A recuperação da economia está ganhando velocidade após três anos decepcionantes, mas a população talvez não sinta seus benefícios antes das eleições municipais do ano que vem.
Economistas vêm revisando para cima as previsões de crescimento em 2020 desde a divulgação do Produto Interno Bruto acima do esperado no terceiro trimestre. Dados de vendas do varejo e produção industrial em outubro, divulgados alguns dias depois, sugerem que a tendência se estende ao quarto trimestre.
O Banco Central agora estima crescimento do PIB de 2,2% no próximo ano, quase o dobro do ritmo alcançado desde o fim da recessão, em 2017. Mas a sensação de déjà-vu é inevitável.
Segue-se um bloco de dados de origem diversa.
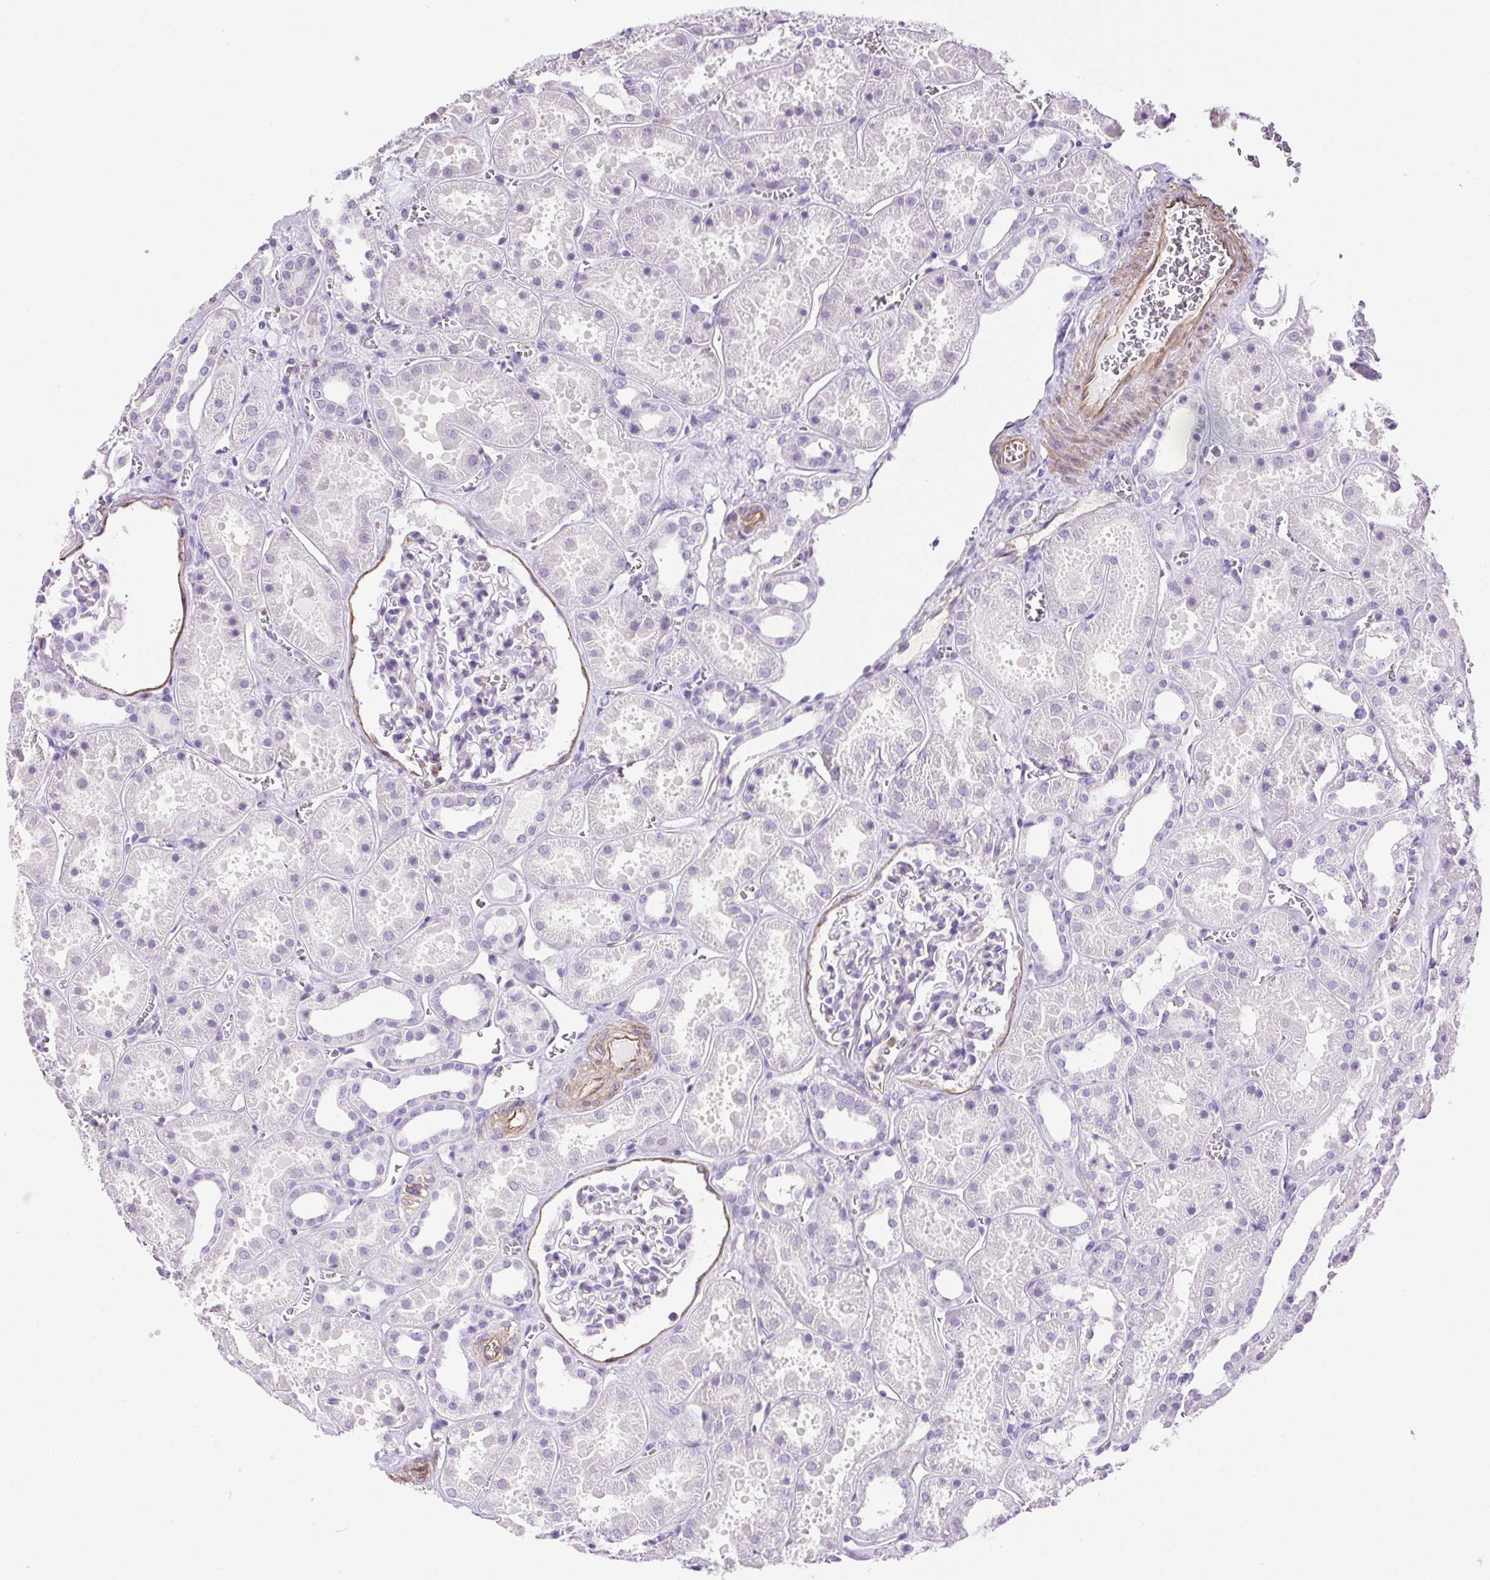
{"staining": {"intensity": "weak", "quantity": "<25%", "location": "cytoplasmic/membranous"}, "tissue": "kidney", "cell_type": "Cells in glomeruli", "image_type": "normal", "snomed": [{"axis": "morphology", "description": "Normal tissue, NOS"}, {"axis": "topography", "description": "Kidney"}], "caption": "DAB immunohistochemical staining of normal human kidney exhibits no significant staining in cells in glomeruli. (Brightfield microscopy of DAB (3,3'-diaminobenzidine) IHC at high magnification).", "gene": "SHCBP1L", "patient": {"sex": "female", "age": 41}}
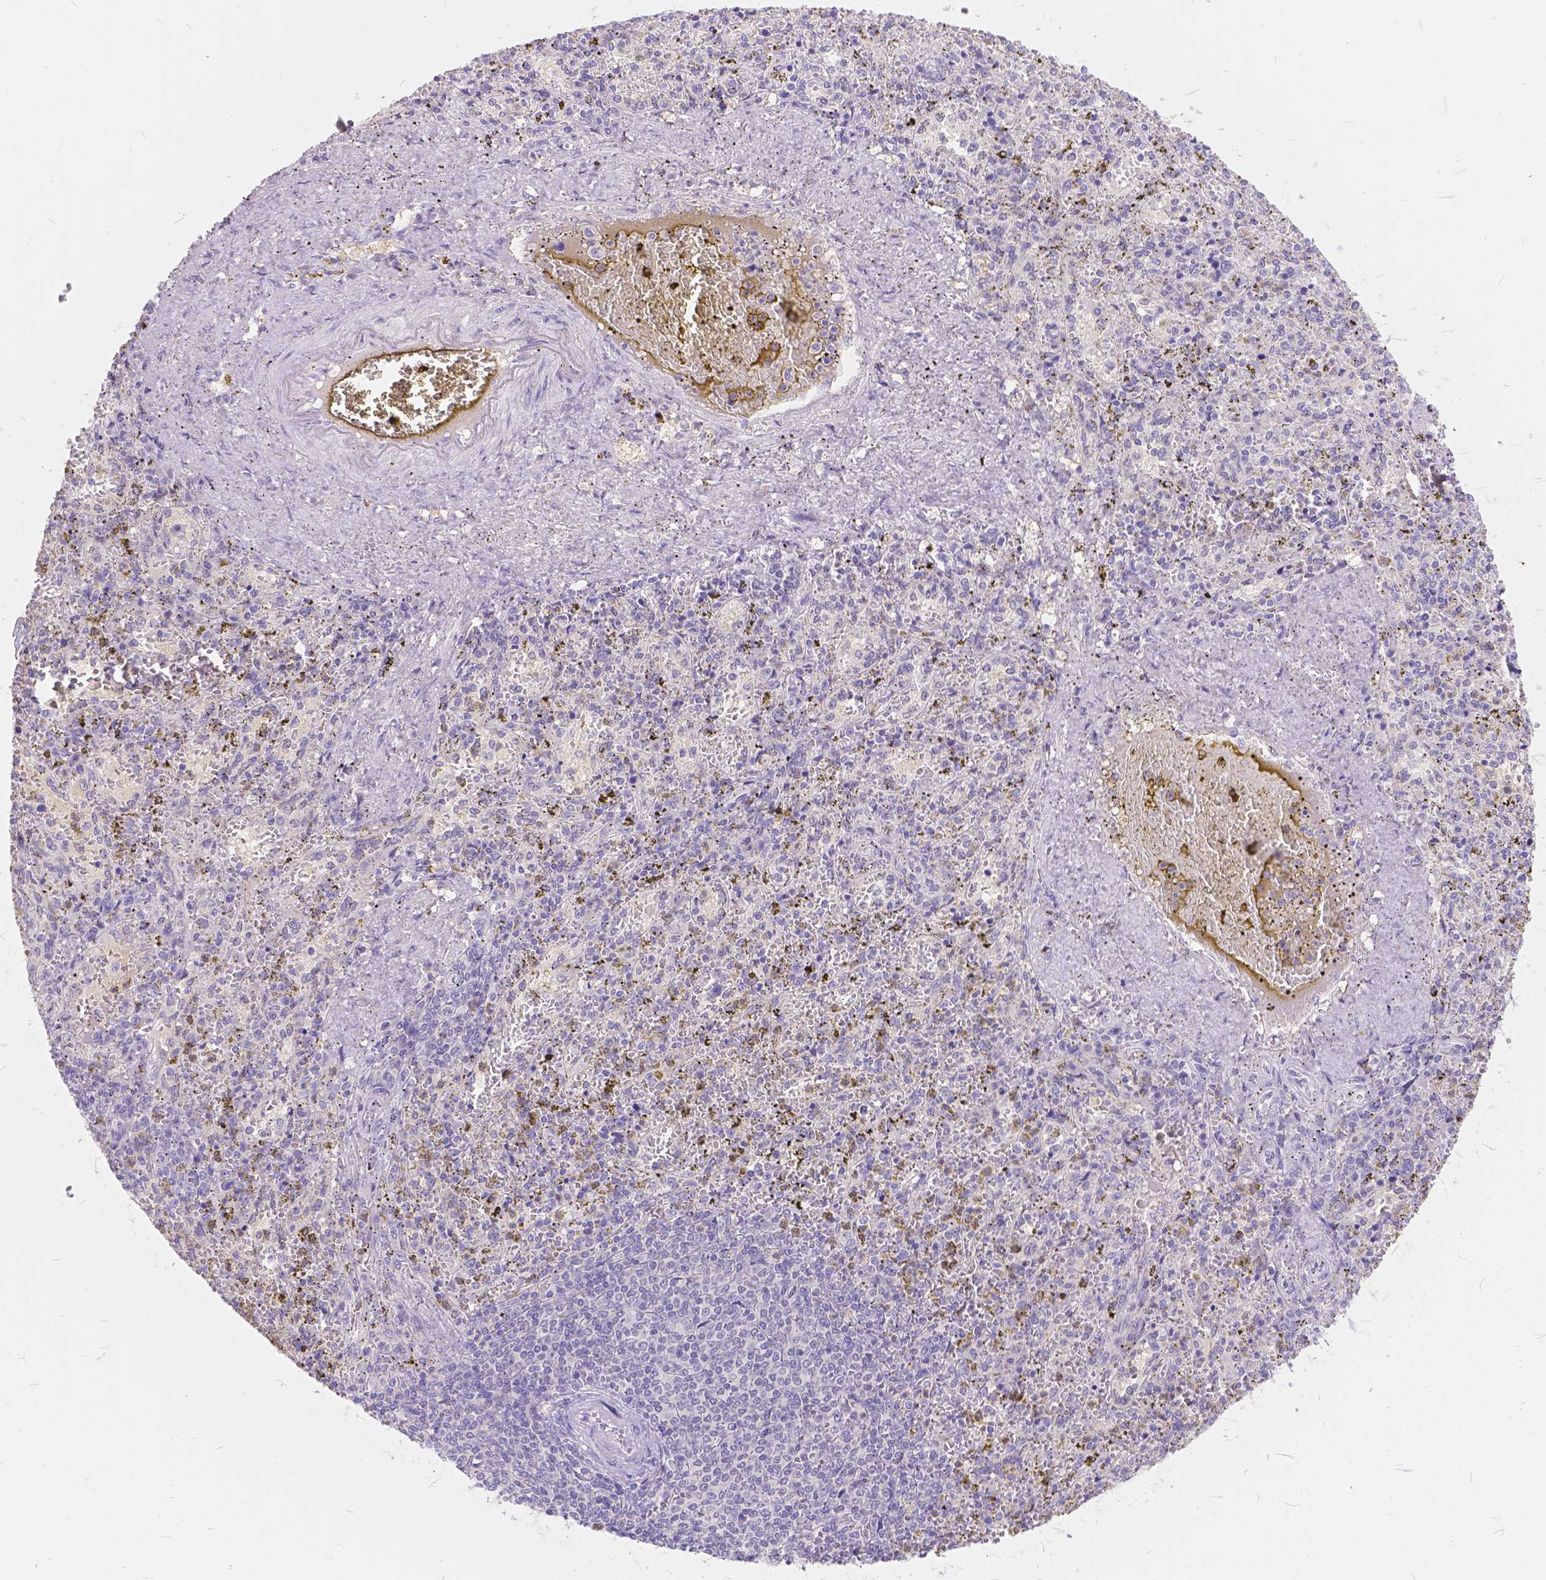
{"staining": {"intensity": "negative", "quantity": "none", "location": "none"}, "tissue": "spleen", "cell_type": "Cells in red pulp", "image_type": "normal", "snomed": [{"axis": "morphology", "description": "Normal tissue, NOS"}, {"axis": "topography", "description": "Spleen"}], "caption": "This photomicrograph is of normal spleen stained with immunohistochemistry to label a protein in brown with the nuclei are counter-stained blue. There is no positivity in cells in red pulp. The staining was performed using DAB (3,3'-diaminobenzidine) to visualize the protein expression in brown, while the nuclei were stained in blue with hematoxylin (Magnification: 20x).", "gene": "PEX11G", "patient": {"sex": "female", "age": 50}}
As estimativas também estavam acima de 2% no início de 2018 e de 2019 e acabaram decepcionando. No fim das contas, o PIB avançou pouco mais de 1% nesses anos.
Mesmo se confirmada, a expansão mais rápida projetada para o próximo ano pode demorar para se traduzir em queda do desemprego e, particularmente, na criação de vagas com carteira assinada, que pagam mais. A Bloomberg Economics prevê que a taxa de desemprego — atualmente em 11,6% — permanecerá em dois dígitos ao longo de 2020.
“Podemos ver pelos dados que, sem dúvida, houve melhora, mas na prática, o cidadão comum não enxerga isso”, disse André Perfeito, economista-chefe da Necton Investimentos em São Paulo. “Ele ainda está desempregado ou subempregado, fazendo bicos, sem aumento e sofrendo para pagar certos produtos que são mais afetados pela inflação.”
Embora a perspectiva mais otimista tenha embalado recordes na bolsa, a retomada talvez não chegue a tempo para animar o sentimento do consumidor — e a intenção dos eleitores — antes das votações em outubro que testarão pela primeira vez os aliados do Presidente Jair Bolsonaro.
Isso pode dificultar o avanço das reformas adicionais propostas pelo ministro da Economia, Paulo Guedes. O governo precisa que o crescimento econômico se concretize para dar legitimidade a sua agenda, disse João Carlos Scandiuzzi, estrategista do BTG Pactual.
Sem pressa
Guedes repete que “não tem pressa de crescer muito rápido”, pois prefere que a expansão seja “saudável” e não dependa de estímulo fiscal insustentável. Mas a visão dele poderá ser testada em breve, quando a realidade econômica for de encontro com a política.
Os juros no menor nível histórico não significam grande coisa para pessoas desempregadas sem acesso a crédito. O endividamento das famílias está em patamar recorde e a confiança do consumidor caiu quase 8 pontos percentuais desde janeiro. E embora a inflação permaneça abaixo da meta, os preços de alimentos que pesam no orçamento dos lares de baixa renda estão subindo mais rápido.
O BC parece cautelosamente otimista. Segundo a ata da última reunião do Copom, alguns membros afirmaram que as perspectivas melhores podem proporcionar uma diminuição mais rápida que o esperado na capacidade ociosa da economia. Mas o BC enfatizou que essa capacidade ociosa segue elevada, como mostra a dinâmica dos núcleos de inflação.
A falta de entusiasmo da população pode prejudicar o apoio a Bolsonaro nas eleições municipais, que preparam o terreno para as eleições em 2022.
Os primeiros sinais de recuperação econômica coincidem com uma melhora marginal nas taxas de aprovação pessoal de Bolsonaro, que permanecem na casa de 30%, de acordo com a última pesquisa do Datafolha. No entanto, sua agenda reformista ainda tem um longo caminho pela frente para conquistar a população do mesmo modo que conquistou os empresários (60% dos quais aprovam o governo dele).
“Há um atraso de seis a 12 meses para que os cortes nos juros tenham impacto na economia, então o efeito pleno do ciclo de flexibilização monetária sobre o crescimento será sentido antes das eleições”, disse Adriana Dupita, economista da Bloomberg Economics para a América Latina. “Mas quando isso vai se traduzir em empregos é outra história; vai depender, por exemplo, da confiança dos empresários de que o crescimento será sustentável para justificar contratações.”